## begin SUPPLIED INFORMATION
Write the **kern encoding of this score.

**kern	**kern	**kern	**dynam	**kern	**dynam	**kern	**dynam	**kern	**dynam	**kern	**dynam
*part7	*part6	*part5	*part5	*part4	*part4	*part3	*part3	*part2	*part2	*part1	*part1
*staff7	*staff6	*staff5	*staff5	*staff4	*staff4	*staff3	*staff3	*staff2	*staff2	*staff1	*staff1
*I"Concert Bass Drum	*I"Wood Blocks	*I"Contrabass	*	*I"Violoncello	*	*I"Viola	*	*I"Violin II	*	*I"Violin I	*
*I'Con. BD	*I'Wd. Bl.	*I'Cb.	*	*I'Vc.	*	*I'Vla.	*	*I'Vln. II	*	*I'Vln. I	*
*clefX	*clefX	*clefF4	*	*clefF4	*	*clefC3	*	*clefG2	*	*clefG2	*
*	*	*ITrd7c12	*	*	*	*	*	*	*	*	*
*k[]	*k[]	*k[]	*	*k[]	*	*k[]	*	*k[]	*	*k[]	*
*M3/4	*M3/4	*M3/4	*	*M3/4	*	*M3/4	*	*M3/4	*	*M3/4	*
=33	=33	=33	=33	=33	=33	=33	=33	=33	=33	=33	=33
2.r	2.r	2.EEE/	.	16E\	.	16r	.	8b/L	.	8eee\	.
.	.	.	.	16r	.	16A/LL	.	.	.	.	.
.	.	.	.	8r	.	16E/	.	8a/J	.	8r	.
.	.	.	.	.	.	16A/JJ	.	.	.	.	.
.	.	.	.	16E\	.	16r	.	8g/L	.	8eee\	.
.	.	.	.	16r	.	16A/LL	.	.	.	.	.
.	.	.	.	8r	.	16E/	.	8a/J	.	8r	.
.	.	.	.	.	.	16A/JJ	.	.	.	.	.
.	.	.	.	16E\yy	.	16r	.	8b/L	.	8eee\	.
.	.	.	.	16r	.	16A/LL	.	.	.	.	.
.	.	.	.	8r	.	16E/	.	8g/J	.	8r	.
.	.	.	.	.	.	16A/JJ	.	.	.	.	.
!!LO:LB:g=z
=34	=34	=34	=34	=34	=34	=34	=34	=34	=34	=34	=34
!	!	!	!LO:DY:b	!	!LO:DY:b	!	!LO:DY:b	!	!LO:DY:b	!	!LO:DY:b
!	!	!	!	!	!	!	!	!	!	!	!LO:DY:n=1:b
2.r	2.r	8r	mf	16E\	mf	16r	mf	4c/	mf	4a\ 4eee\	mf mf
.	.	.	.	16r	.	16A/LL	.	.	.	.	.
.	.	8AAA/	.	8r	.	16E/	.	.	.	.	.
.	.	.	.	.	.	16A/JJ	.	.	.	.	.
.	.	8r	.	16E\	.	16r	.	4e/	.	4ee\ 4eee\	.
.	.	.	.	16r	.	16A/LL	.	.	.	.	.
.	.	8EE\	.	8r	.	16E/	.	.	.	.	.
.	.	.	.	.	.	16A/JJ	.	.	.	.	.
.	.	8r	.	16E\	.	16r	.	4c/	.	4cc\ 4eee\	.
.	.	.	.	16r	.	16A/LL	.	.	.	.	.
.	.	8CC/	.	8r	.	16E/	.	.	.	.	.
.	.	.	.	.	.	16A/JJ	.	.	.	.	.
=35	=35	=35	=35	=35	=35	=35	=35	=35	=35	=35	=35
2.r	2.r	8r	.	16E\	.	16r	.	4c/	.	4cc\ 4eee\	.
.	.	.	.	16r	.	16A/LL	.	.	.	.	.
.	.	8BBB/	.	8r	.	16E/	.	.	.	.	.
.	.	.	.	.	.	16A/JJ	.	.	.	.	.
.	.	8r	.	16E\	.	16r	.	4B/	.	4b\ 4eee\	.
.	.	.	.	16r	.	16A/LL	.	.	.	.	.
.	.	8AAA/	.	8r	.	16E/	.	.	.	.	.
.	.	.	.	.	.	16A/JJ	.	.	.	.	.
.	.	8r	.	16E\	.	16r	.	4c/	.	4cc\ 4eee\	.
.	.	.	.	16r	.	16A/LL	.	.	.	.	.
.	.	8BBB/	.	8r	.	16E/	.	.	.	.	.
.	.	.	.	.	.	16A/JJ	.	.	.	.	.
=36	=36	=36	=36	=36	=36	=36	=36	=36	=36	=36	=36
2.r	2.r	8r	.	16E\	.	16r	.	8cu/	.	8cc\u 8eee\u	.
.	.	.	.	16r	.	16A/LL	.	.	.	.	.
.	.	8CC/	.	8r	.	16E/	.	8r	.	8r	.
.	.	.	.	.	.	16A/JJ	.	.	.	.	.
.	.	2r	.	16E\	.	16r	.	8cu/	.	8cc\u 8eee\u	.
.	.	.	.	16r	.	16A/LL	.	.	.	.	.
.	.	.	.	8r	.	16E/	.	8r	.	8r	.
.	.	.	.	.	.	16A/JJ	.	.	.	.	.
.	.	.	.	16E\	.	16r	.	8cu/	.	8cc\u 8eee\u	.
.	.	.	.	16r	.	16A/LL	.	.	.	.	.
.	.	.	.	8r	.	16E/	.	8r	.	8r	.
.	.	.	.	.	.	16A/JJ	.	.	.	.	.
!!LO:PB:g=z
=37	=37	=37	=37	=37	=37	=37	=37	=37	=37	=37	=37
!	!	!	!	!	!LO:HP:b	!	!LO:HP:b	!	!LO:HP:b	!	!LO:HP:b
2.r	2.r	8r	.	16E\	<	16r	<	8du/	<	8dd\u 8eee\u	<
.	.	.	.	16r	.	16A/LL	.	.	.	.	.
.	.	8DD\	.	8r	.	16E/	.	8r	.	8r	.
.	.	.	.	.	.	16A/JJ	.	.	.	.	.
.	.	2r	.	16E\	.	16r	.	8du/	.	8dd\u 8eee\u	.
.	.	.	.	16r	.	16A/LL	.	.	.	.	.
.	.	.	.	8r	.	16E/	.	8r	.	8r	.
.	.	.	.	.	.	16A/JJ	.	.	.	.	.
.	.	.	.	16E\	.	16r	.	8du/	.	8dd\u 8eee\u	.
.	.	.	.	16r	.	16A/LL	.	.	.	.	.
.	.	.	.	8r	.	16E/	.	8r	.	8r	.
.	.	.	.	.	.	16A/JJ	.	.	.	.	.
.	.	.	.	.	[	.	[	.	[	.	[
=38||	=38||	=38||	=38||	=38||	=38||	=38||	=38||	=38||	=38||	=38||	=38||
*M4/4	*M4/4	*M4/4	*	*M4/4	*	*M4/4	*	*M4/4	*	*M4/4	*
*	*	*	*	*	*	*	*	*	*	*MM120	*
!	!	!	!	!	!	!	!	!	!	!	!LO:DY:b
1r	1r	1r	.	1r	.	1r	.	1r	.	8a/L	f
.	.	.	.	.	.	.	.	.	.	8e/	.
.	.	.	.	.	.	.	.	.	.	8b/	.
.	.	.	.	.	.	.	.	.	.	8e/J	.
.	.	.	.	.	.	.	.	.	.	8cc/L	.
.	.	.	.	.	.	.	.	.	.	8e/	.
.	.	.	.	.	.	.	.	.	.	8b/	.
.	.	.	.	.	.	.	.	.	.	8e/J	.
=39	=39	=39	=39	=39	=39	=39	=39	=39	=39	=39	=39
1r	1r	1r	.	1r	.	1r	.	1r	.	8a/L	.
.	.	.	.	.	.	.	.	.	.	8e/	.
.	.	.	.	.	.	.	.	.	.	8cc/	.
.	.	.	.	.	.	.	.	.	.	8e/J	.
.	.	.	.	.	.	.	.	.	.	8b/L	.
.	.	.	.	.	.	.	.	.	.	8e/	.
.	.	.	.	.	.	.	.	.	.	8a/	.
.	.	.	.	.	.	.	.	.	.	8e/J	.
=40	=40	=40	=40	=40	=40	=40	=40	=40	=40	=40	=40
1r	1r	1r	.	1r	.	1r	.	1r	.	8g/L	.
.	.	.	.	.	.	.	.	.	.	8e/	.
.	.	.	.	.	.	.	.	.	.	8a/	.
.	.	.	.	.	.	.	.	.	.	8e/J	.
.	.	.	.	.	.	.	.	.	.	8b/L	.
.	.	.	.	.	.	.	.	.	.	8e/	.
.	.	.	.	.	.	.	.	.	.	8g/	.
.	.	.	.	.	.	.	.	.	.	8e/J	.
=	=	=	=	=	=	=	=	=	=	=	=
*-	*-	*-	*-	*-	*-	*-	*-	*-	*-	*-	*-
## end SUPPLIED INFORMATION
AIM. Count the lines above that contain the string "kern", and give only that number.

RESULT OF THIS TASK. 2